Even with the world saved yet again, Keiichiro neglects to see Mana off at the airport. She doesn't hold this against him. In fact she seems to understand why he didn't show and wishes him luck in his fight against the Ganglers. Umika is far less forgiving when she confronts him that night. When she asks why he didn't go to the airport, he responds that he can't pursue two things at once as he's too awkward. She storms off while he begins to reconsider her and her friends as suspects. She was in the dreamworld after Lupin Yellow had been knocked out after all.

Unfortunately there is a something missing from this episode. When Umika wakes up in dreamland she finds everyone hypnotized by the things they love most yet she remains unaffected. Are we simply supposed to accept that she was so driven to get two people together that nothing would stand in her way? If so then there's some real missed potential as she could have reunited with a fake of her friend, Shiho. Maybe this incident will be brought up again later on but for now it seems odd that the monsters powers didn't affect her.

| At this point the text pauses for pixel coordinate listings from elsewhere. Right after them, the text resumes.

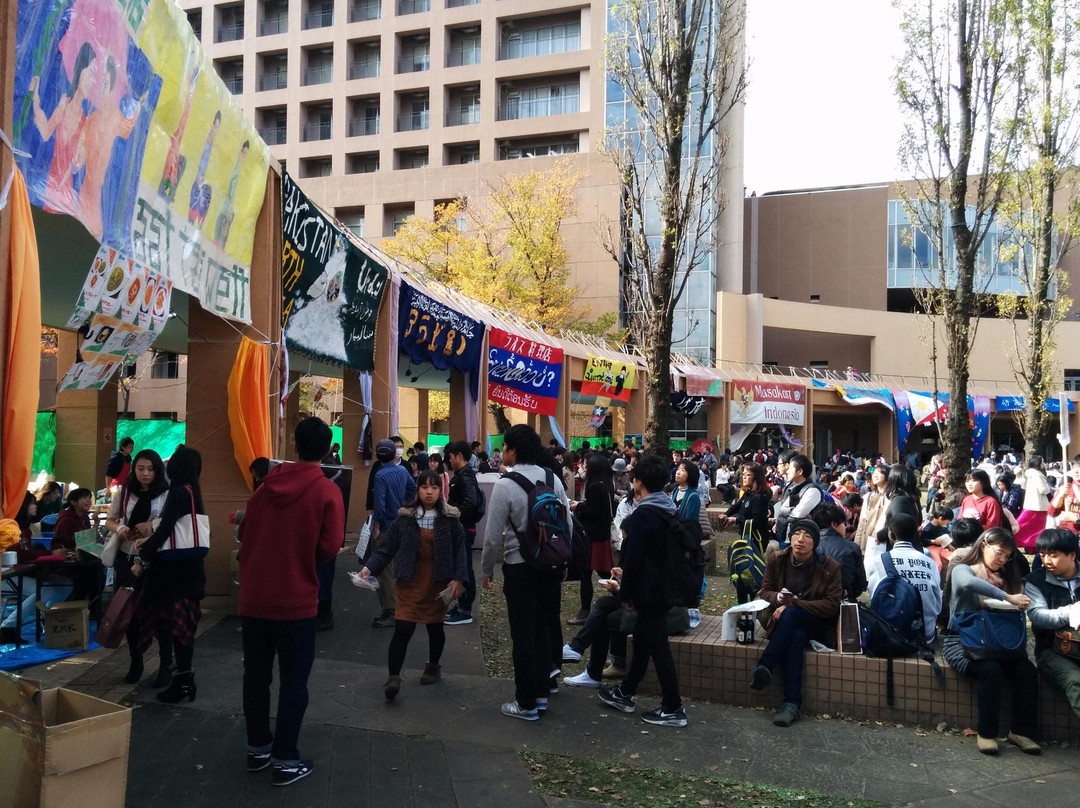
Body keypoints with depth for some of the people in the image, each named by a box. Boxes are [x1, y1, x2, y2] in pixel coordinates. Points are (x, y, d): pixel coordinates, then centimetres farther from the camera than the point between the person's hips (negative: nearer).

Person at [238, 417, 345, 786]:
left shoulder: (267, 484, 2)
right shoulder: (327, 492, -11)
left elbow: (245, 532, 7)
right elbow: (330, 546, -15)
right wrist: (304, 564, 6)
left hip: (253, 596, 5)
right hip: (295, 599, -4)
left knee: (256, 674, 16)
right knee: (293, 680, 6)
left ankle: (258, 747, 29)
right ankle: (285, 760, 10)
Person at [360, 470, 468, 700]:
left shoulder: (450, 519, -3)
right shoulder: (405, 518, -2)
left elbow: (460, 550, -3)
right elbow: (387, 547, -1)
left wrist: (458, 578, -12)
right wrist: (369, 567, -14)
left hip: (438, 583, 1)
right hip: (411, 582, -1)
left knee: (435, 627, 15)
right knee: (402, 629, -9)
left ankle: (433, 666, 39)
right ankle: (393, 677, 1)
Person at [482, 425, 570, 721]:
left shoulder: (505, 486, -15)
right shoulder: (553, 479, 0)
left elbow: (493, 535, -12)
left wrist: (486, 569, 3)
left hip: (519, 568, -5)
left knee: (523, 634, 4)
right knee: (544, 628, 16)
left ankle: (526, 703, 14)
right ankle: (542, 693, 27)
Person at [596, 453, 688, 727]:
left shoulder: (643, 514, -21)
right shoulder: (667, 510, 8)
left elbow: (633, 560, -21)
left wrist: (625, 594, -9)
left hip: (648, 592, -10)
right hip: (662, 588, 10)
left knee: (657, 647, -1)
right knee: (642, 640, 19)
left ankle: (673, 708, 7)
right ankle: (626, 693, 32)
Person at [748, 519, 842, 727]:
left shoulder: (829, 567, -6)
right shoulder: (777, 561, 2)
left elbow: (832, 605, -11)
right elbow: (764, 592, 6)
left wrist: (794, 603, -20)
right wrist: (778, 597, -20)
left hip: (816, 625, -2)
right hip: (782, 622, 2)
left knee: (790, 615, -35)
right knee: (796, 638, -35)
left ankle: (763, 667, -32)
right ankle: (792, 703, -35)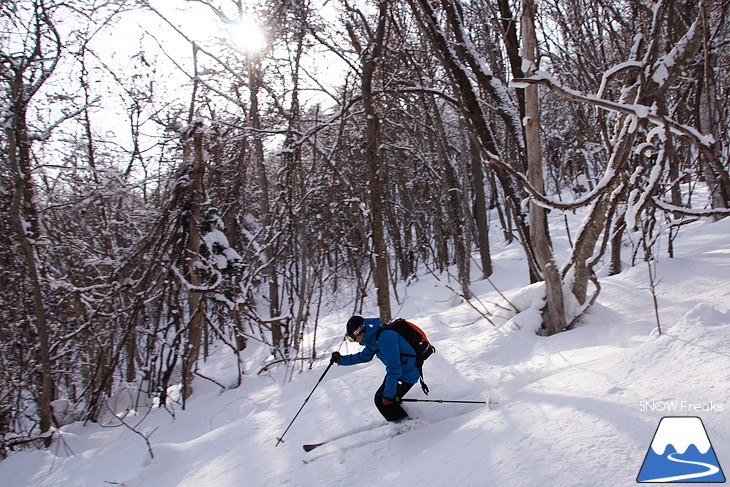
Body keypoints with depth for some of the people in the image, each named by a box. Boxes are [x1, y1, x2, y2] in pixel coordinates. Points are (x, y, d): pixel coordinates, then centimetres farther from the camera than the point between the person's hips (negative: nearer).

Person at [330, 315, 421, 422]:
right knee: (381, 397, 14)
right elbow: (363, 356, 21)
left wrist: (388, 394, -27)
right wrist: (341, 359, 14)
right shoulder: (373, 339, 2)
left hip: (407, 375, -10)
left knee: (382, 400, -6)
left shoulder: (384, 338, -29)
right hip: (398, 372, 10)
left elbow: (394, 368, -30)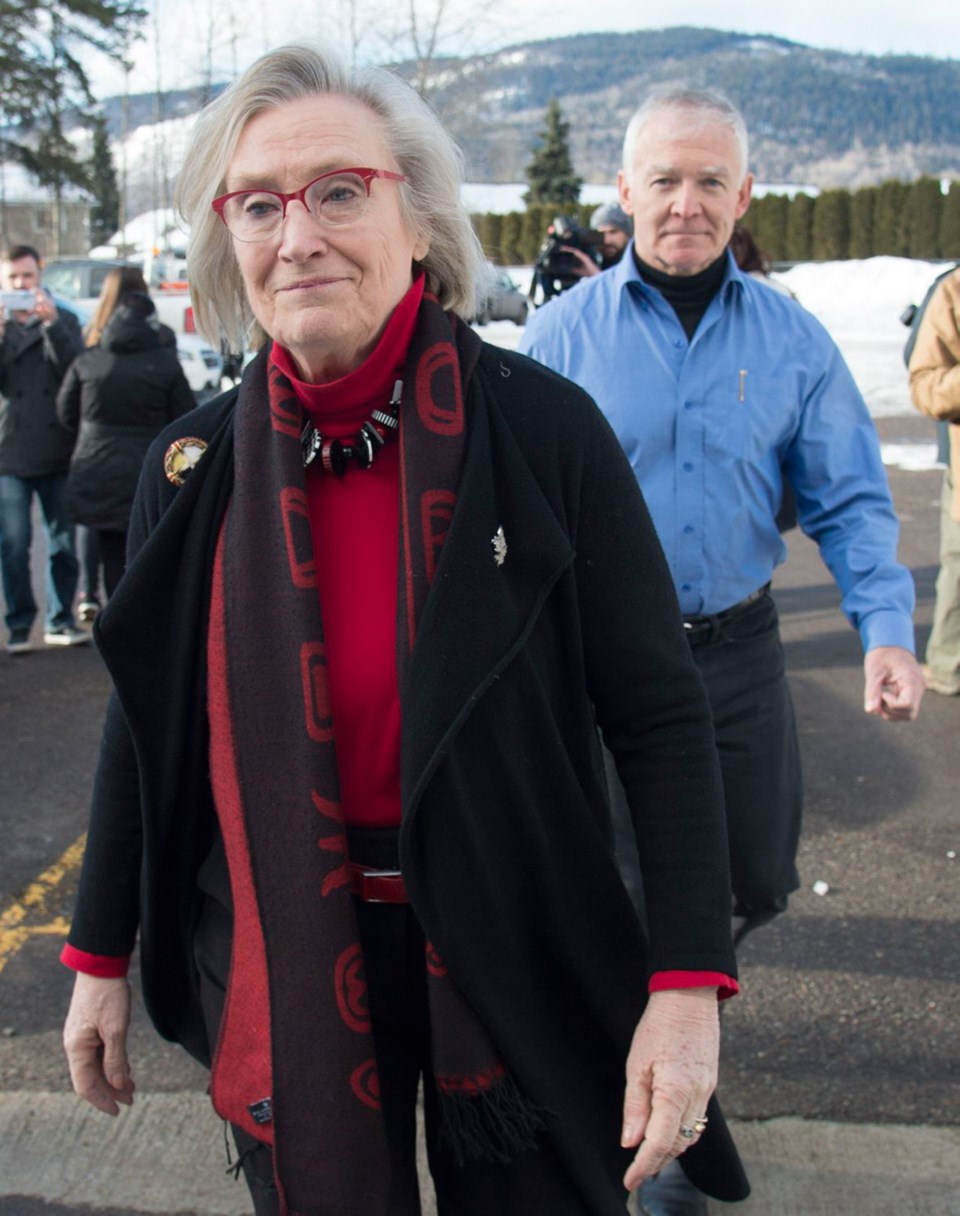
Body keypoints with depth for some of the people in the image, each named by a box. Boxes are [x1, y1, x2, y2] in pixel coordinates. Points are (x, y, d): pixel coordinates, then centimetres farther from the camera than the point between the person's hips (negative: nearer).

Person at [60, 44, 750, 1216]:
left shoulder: (542, 425, -13)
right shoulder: (194, 462, -3)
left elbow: (657, 713, -12)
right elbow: (148, 724, 6)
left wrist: (686, 982, -17)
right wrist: (99, 955, 10)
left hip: (517, 955, -2)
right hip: (279, 964, 2)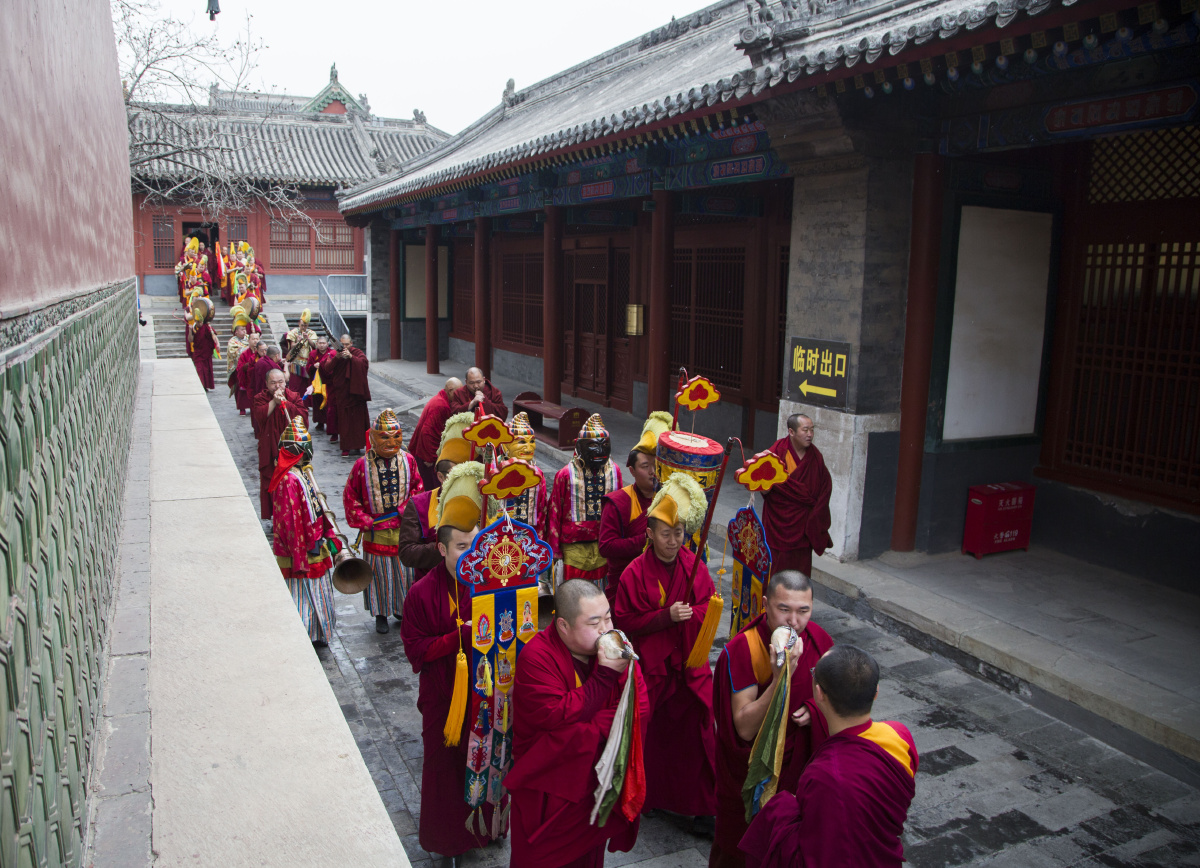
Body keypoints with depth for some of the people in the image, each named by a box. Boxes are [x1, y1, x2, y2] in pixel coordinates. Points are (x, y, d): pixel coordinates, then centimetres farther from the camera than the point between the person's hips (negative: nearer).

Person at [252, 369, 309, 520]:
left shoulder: (294, 397, 4)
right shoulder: (261, 398, 4)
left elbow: (303, 415, -11)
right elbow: (260, 416, -16)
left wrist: (285, 403, -15)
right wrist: (274, 401, -20)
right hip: (270, 452, 0)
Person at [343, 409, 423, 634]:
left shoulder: (408, 460, -4)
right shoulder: (362, 465, -11)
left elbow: (417, 488, 8)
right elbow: (350, 497, -4)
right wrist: (365, 521, -9)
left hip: (403, 529, 2)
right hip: (376, 532, -2)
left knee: (405, 571, 13)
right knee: (379, 573, 10)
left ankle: (403, 609, 33)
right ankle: (381, 615, 27)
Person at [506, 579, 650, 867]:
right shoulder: (536, 657, -22)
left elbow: (640, 707, -10)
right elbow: (556, 718, -29)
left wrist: (594, 728, -24)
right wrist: (604, 676, -29)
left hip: (598, 778, 5)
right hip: (549, 792, -4)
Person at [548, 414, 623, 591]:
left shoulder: (614, 471, 7)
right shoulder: (566, 475, -5)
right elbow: (554, 513, 0)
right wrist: (554, 549, 0)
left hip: (606, 543, 3)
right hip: (575, 545, -3)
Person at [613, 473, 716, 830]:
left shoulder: (693, 566, 0)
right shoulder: (635, 573, -10)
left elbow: (709, 606, 7)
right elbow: (624, 620, -10)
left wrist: (690, 614, -14)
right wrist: (665, 617, -20)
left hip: (689, 664, 2)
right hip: (650, 666, -2)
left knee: (695, 731, 2)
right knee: (650, 734, 8)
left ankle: (701, 805, 15)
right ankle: (644, 796, 29)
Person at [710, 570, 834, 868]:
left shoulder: (819, 640, -11)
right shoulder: (741, 650, -26)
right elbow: (745, 729, -29)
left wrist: (815, 710, -14)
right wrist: (780, 677, -39)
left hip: (797, 762, 4)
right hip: (750, 768, -4)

Looking ahead it seems like the main plot is about to undergo a few big events. The villains are making more back-alley deals, something seems to be going on with Goody-Striker, and it's about time for the new ranger to make himself known.
The show continues to provide excellent entertainment week after week. More than that it has smoothed out nearly every issues that has popped up. Currently the biggest issues are that some of the dangling plot-threads should probably start getting picked up, and Touma needs to bond more with other characters. As it stands, the Patrangers enjoy the company of the bistro workers and occasionally have civil interactions with their thief counterparts, Kairi has a decent level of respect for the cops, and Umika could almost be considered a member of both teams by this point. Touma is still very separate from everyone, and while that fits his personality, it could quickly become a detriment to the character if he can only develop through interactions with kairi.

Phew! (wipes brow) Was that ever one hell of a big recap. Now that everything is starting to settle down I hope to get back to normal length recaps. If you don't mind, I have to figure out whether or not I'm actually enrolled in college again.